**Assigned task**
Exact copies of the lines below, from the one with "click(276, 318)" up to and including the one with "text(# in node colli)", are what this calls for; leave out pictures.

**Dataset entries**
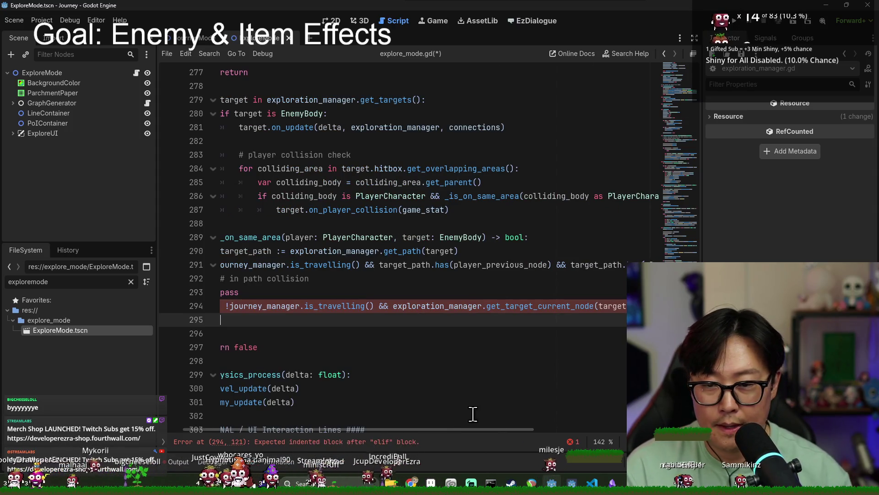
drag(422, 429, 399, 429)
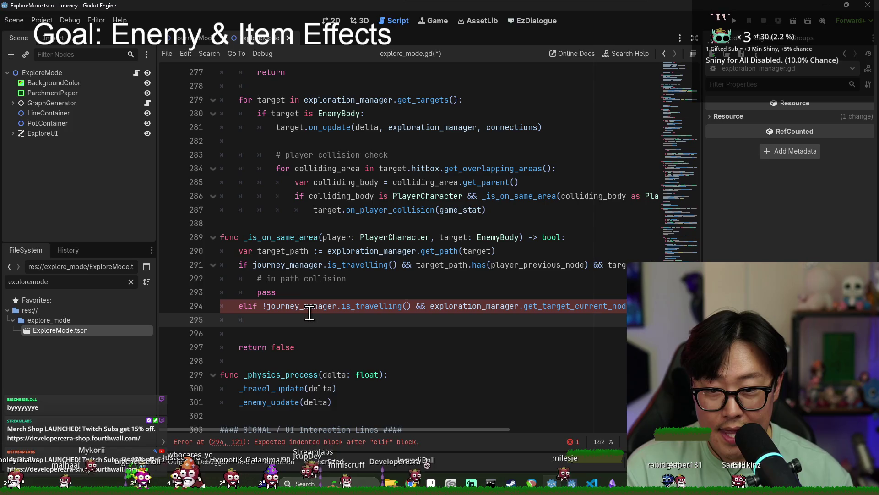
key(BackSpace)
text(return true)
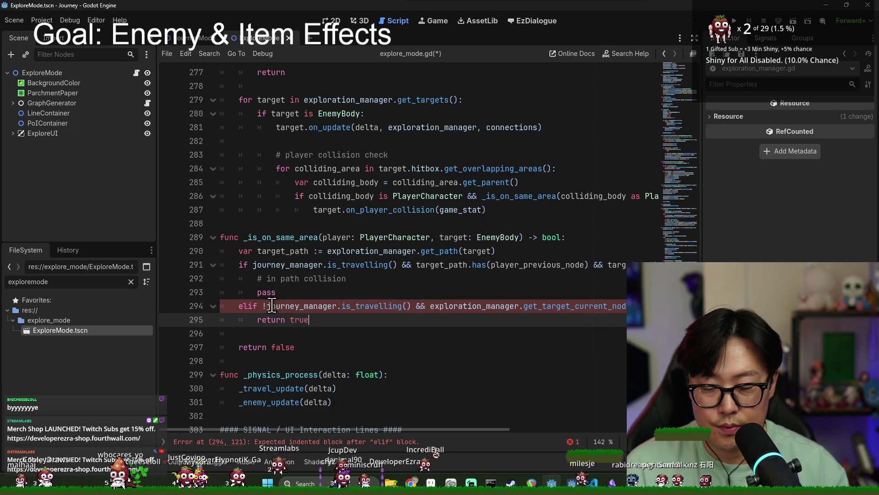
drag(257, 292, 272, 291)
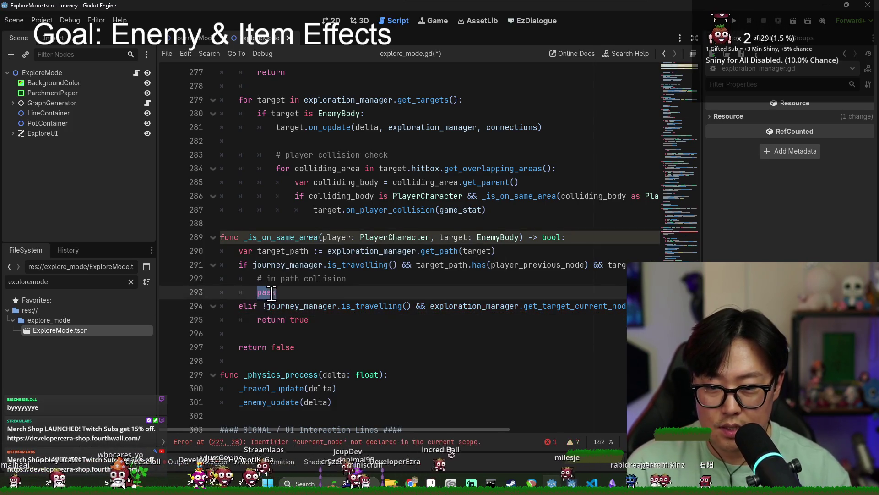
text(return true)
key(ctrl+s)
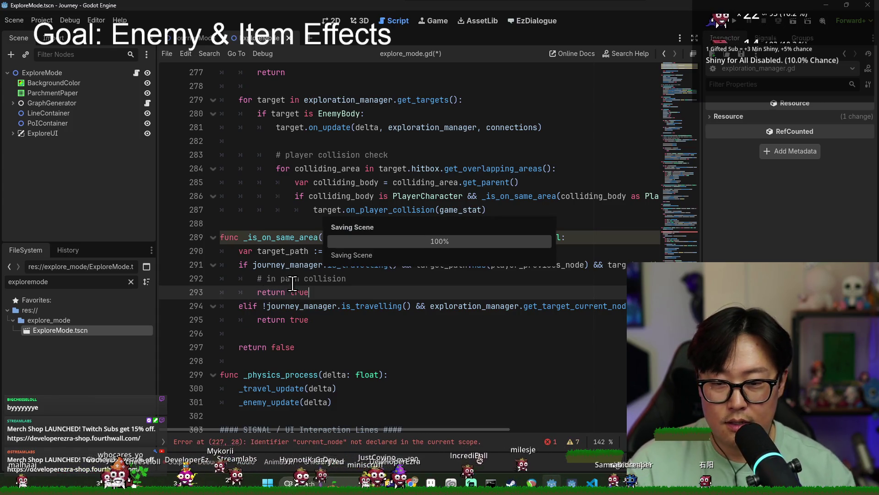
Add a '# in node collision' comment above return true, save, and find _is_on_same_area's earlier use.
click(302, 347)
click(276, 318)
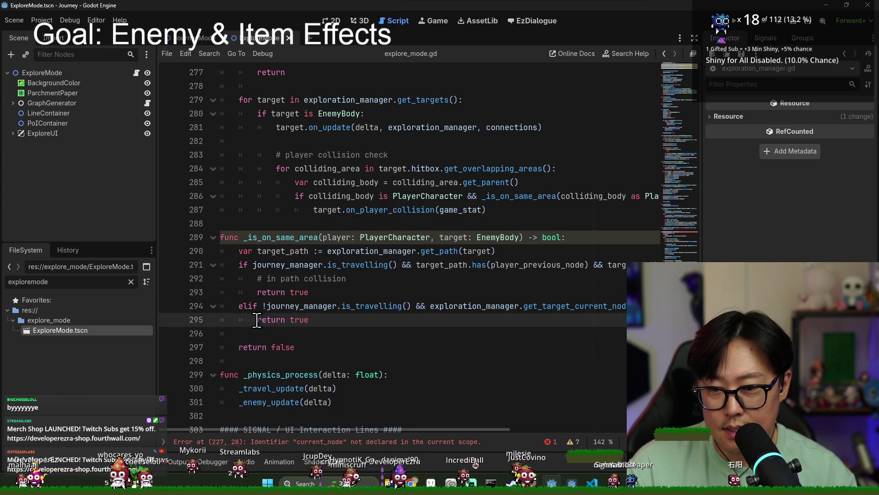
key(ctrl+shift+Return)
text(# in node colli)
==
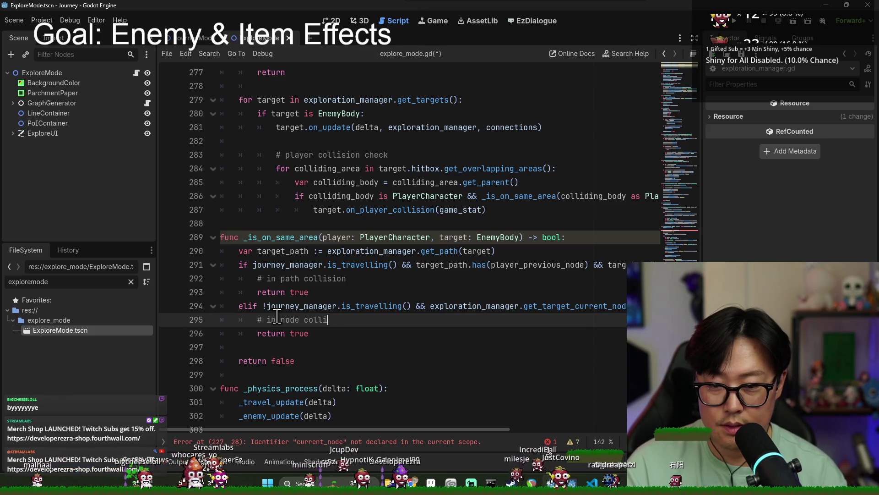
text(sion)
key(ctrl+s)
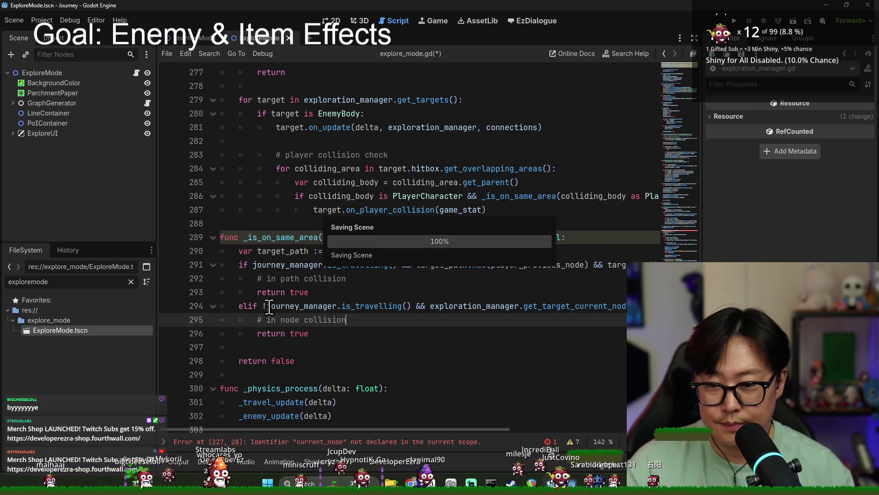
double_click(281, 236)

**Completed task**
click(276, 318)
key(ctrl+shift+Return)
text(# in node colli)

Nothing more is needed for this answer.